──────── DATASET CONTENT
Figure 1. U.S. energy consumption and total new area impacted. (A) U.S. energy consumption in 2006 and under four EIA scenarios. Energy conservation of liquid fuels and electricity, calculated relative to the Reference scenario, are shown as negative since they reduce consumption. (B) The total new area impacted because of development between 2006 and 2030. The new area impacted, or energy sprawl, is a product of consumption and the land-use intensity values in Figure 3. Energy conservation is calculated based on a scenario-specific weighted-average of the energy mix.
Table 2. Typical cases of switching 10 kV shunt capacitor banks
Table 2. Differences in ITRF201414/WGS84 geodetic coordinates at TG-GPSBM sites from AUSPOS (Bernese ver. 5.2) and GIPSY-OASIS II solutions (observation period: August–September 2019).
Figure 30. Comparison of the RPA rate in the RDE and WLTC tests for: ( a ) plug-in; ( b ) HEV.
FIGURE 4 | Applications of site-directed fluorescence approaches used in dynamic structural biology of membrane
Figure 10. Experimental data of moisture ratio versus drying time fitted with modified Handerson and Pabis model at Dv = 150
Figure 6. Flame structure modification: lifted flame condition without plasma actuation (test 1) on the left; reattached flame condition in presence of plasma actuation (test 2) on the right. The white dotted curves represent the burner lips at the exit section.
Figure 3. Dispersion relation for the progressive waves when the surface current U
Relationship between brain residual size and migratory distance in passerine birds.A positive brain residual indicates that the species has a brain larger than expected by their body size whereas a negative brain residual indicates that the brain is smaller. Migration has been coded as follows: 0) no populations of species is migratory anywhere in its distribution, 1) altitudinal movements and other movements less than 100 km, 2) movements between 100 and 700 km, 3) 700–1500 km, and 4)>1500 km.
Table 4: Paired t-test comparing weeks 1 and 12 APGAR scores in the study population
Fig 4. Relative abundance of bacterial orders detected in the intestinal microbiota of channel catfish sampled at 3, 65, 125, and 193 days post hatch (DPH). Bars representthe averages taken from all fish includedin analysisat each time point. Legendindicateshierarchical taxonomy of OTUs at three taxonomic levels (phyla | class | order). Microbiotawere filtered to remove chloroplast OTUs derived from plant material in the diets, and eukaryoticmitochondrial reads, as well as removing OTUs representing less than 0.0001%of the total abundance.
────────────────
- PROBLEM TO WORK ON -
Make a tally of the lines in this data that include the string "Table", and answer with that tally alone.

- EXERCISE RESULT -
3